In retrospect, I do think it was a storm in a teacup, but it would be good if the issue is seen from a far-sighted perspective with the Malaysian multiracial context in mind.
I suppose the issue has now been watered down with all parties agreeing that Ponggal is a non-religious festival.
What is it about race and religion that is tearing the world apart with all kinds of atrocities meted out to people with no regard to humanity? The searing heat of actions and words from opposing factions is scorching the Earth. Its impact being greater than the effect of extreme weather conditions.
This brings me to the next question, can humans live without race and religion? It is debatable of course. On one hand, we can argue that animals don’t have religion and they survive fine. People can have morals without religion and sometimes are more moral without it. Many if not most wars have been fought over religion. Religion has, at times, done harm to humanity. Animals don’t kill off the entire species or do great harm without religion, and neither would humans.

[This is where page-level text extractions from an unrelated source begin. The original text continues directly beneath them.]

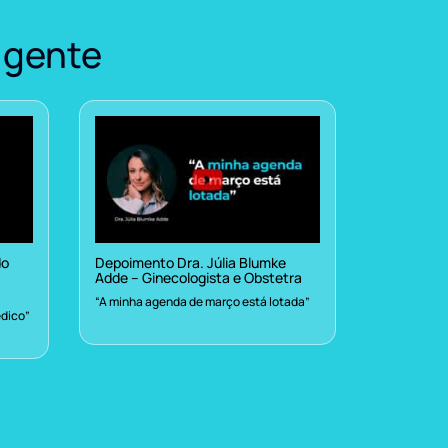
 gente
do
Depoimento Dra. Júlia Blumke
Adde – Ginecologista e Obstetra
“A minha agenda de março está lotada”
dico”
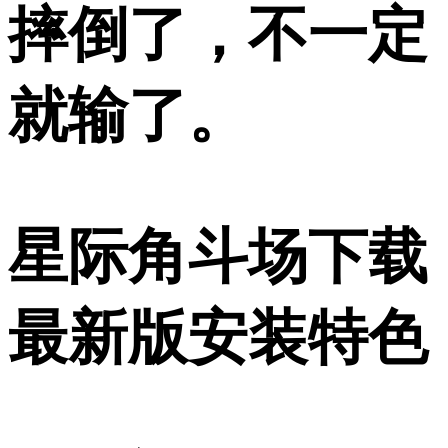
摔倒了，不一定
就输了。
星际角斗场下载
最新版安装特色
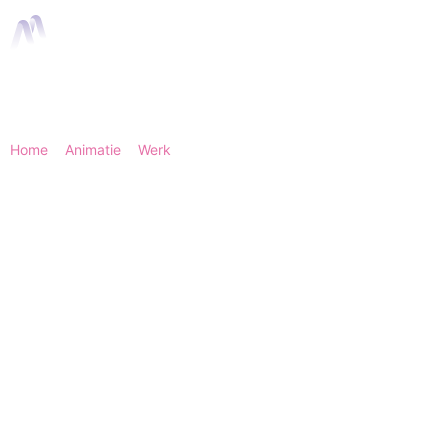
Home
>
Animatie
>
Werk
> INSPACE - B2C Target Group Ads |
Animation Agency
INSPACE - B2C Target
Group Ads
Voor INSPACE ontwikkelden we een reeks B2C
target group ads. Geen losse social ad met één
algemene boodschap, maar meerdere
creatieve varianten die inspelen op
verschillende doelgroepen, markten en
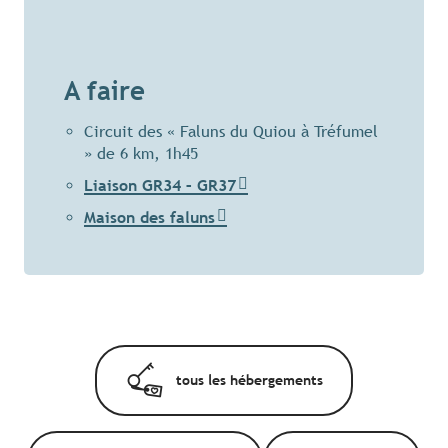
A faire
Circuit des « Faluns du Quiou à Tréfumel
» de 6 km, 1h45
Liaison GR34 – GR37
Maison des faluns
tous les hébergements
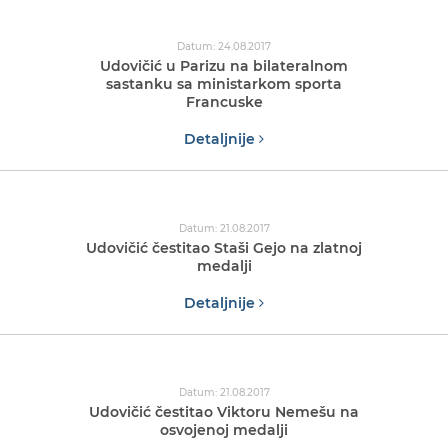
Datum: 24.08.2017
Udovičić u Parizu na bilateralnom
sastanku sa ministarkom sporta
Francuske
Detaljnije
Datum: 21.08.2017
Udovičić čestitao Staši Gejo na zlatnoj
medalji
Detaljnije
Datum: 21.08.2017
Udovičić čestitao Viktoru Nemešu na
osvojenoj medalji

I think religion creates a false sense of belonging and impressions in the mind. It leads to superstitions and illusions that eventually work against life, complicating it. If the argument is that morals and ethics are derivatives of religion, it is a grossly misjudged fallacy. If we base right and wrong on the basis of logic and scientific disposition, religion can be made redundant.
Don’t get me wrong, I am neither an atheist nor agnostic but what is the purpose of religion?
While all religions share the same essential purpose, they also share the same common problem of obsession and focusing on the lesser important aspects of the religion.
Instead of freeing people from their burdens, religion itself poses a great burden with hurdles and restrictions of various kinds. Instead of bringing unity, religion is the main cause of disunity and hatred.
As they say, “Once upon a time ... there was humanity”.